I managed to get hold of a boom arm from CAK tanks at a reasonable price whilst at a show. I'm now looking for a suitable 60cm circular table top. O'Leary's have no stock. Does anyone know where I could such a table top - obviously a lightweight one.


----------



## bozzer (Jul 22, 2009)

We bought one from Magnum Motorhomes Grimsby. Don't know if it's as light as you require.

Jan


----------



## MikeCo (Jan 26, 2008)

There's plenty of choice online if you Google " Cafe Tables ", they will not be lightweight however .
I have a " arm " for sale if anyone can collect for £15.

Mike


----------



## Caggsie (Aug 19, 2008)

We got a lazy Susan type pine thing from ikea and took the rotation bit off.
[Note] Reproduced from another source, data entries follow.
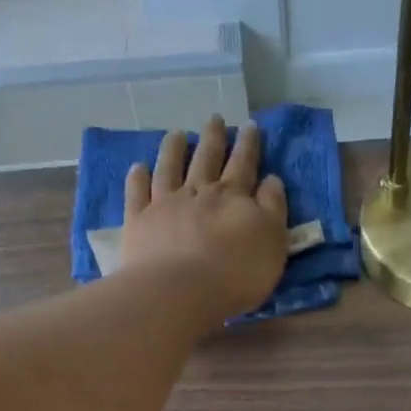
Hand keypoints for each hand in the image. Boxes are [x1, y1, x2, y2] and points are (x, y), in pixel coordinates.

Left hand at [120, 114, 289, 318]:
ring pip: (169, 168)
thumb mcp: (272, 241)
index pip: (244, 164)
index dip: (248, 145)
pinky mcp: (139, 222)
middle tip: (215, 118)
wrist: (181, 291)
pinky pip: (137, 194)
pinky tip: (137, 167)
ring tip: (176, 134)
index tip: (250, 125)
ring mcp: (165, 204)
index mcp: (233, 197)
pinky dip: (137, 179)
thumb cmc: (235, 273)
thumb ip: (273, 209)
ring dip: (174, 149)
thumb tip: (271, 180)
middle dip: (213, 138)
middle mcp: (198, 192)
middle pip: (207, 159)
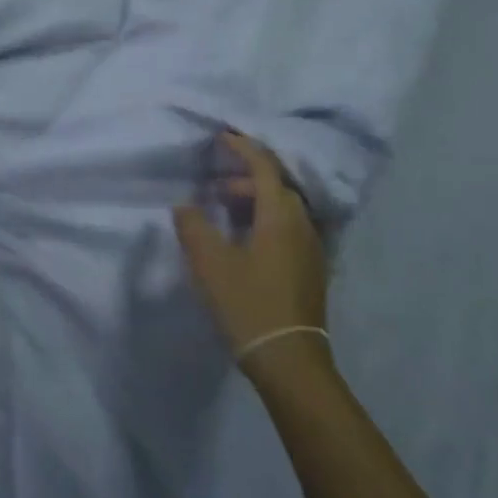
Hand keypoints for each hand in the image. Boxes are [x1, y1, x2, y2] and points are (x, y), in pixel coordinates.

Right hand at [174, 132, 329, 361]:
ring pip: (283, 209)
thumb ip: (194, 226)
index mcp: (281, 216)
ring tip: (223, 211)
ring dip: (255, 201)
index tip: (222, 137)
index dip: (243, 148)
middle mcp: (302, 225)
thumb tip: (185, 204)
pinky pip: (288, 228)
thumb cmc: (249, 304)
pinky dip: (265, 220)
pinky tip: (244, 240)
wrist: (290, 361)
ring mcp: (311, 249)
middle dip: (245, 178)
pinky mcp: (311, 269)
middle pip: (277, 186)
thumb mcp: (210, 263)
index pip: (265, 167)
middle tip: (214, 185)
Cost less the a fiver?.


----------



## Coco998 (Sep 15, 2021)

MikeCo said:


> There's plenty of choice online if you Google " Cafe Tables ", they will not be lightweight however .
> I have a " arm " for sale if anyone can collect for £15.
> 
> Mike


Hi I have auto trail delaware and the round table is missing, if that arm fits that auto trail and still available I would like to buy it from you
Enrique


----------



## jiwawa (Jun 22, 2007)

Unfortunately Mike's post was from 2010 so, even if he was still posting on the forum, it's unlikely that he'd still have the item. Pity!


----------